Belge Alıntısı
┌──

Yöneticilerin etkili bir iletişim yeteneğine sahip, çalışkan, zeki, çok yönlü bir kişiliğe sahip, fiziki görünümü düzgün, bilgili, kendine güvenen, sorumluluklarını bilen, insan ilişkilerinde başarılı ve etkili karar veren kişi olması istenmektedir. Artik günümüzde özellikle gelişmiş ülkelerde bu özelliklere ek olarak okul yöneticilerin problemleri doğru tespit edebilme ve çözme yeteneğine sahip olması, kriz durumlarında soğukkanlılıkla karar vermesi beklenmektedir.(Çelikten, 2001)
Bir örgütün verimliliği ile örgütü idare eden yöneticilerin yeterlikleri arasında doğrudan bir ilişki vardır (Levine, D.U, and Lezotte, 1990).

└──

Sağlanan Liste
┌──

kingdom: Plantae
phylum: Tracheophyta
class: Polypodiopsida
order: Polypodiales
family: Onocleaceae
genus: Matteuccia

└──

Verilen Görev A
Yönetici nitelikleri metnine göre şu ifadelerin her biri için evet ya da hayır deyin ve kararı belirleyen sözcükleri metinden aynen alıntılayın: (i) Gelişmiş ülkelerde okul yöneticilerinin kriz durumlarında soğukkanlılıkla karar vermesi beklenir. (ii) Örgütün verimliliği ile yöneticilerin yeterlikleri arasında bir ilişki yoktur. (iii) Fiziki görünümün düzgün olması, yöneticilerden istenen özellikler arasında sayılmaz.
Verilen Görev B
Yönetici nitelikleri metnini son cümlesinden itibaren sürdürün.

Beklenen Yanıt A
(i) Evet: "kriz durumlarında soğukkanlılıkla karar vermesi beklenmektedir"
(ii) Hayır: "Bir örgütün verimliliği ile örgütü idare eden yöneticilerin yeterlikleri arasında doğrudan bir ilişki vardır"
(iii) Hayır: "fiziki görünümü düzgün"

Beklenen Yanıt B
Yönetimde başarı yöneticinin özelliklerine bağlı olarak başlamakta ve seçtiği yöntemlere göre şekillenmektedir. Okul yöneticiliğinde kendisiyle barışık yaşam algısı pozitif yöneticiler okulun başarısını olumlu etkilemektedirler. Akt (Hamurcu; 2011) Kişinin potansiyelinin farkına vararak kendisi ve çevresi ile kuracağı nitelikli ilişkiler, yaşam amacı oluşturma ve buna ulaşma çabaları psikolojik iyi olma halinin önemli yansımalarındandır. Keyes vd. (2002) psikolojik iyi oluşu; kişinin kendini olumlu olarak algılaması, özerk hareket edebilmesi, olumlu yaşam amacına sahip olması, çevresiyle olumlu ilişkiler kurabilmesi ve sınırlılıklarının, kapasitesinin farkında olması şeklinde tanımlamıştır. Bowman (2010), kişinin mutlu olması için gerekli olan olumlu yaşam fonksiyonları ve kendi – çevre algılarının psikolojik iyi oluşu ifade ettiğini belirtmektedir. Bandura (1997) kişilerin sahip oldukları yetkinlik inançlarının onların yaşam amaçlarına ulaşabilmeleri için gerekli görevleri yerine getirmede önemli bir role sahip olduğunu ifade etmektedir. Ergenlerin bu yaşam amaçları için kendilerini yetkin görerek gerekli davranışları ortaya koymaları sonucunda psikolojik iyi oluş düzeyleri de olumlu şekilde artabilecektir. Ryff (1989) psikolojik iyi oluş modelinde altı boyut ileri sürmektedir. Bu boyutlar; kendini kabul, bireysel gelişim, yaşam amacı, diğerleriyle olumlu ilişkiler, çevresel hâkimiyet ve özerkliktir. Ryff’ın (1989) ileri sürdüğü bu altı boyut, kişinin bir birey olarak sürekli gelişme ve ilerleme inancını, çevre ve gruplara etkin ifadesel katılımını ve yaşam amaçları doğrultusunda ilerleme ve gelişmeyi ortaya koymaktadır.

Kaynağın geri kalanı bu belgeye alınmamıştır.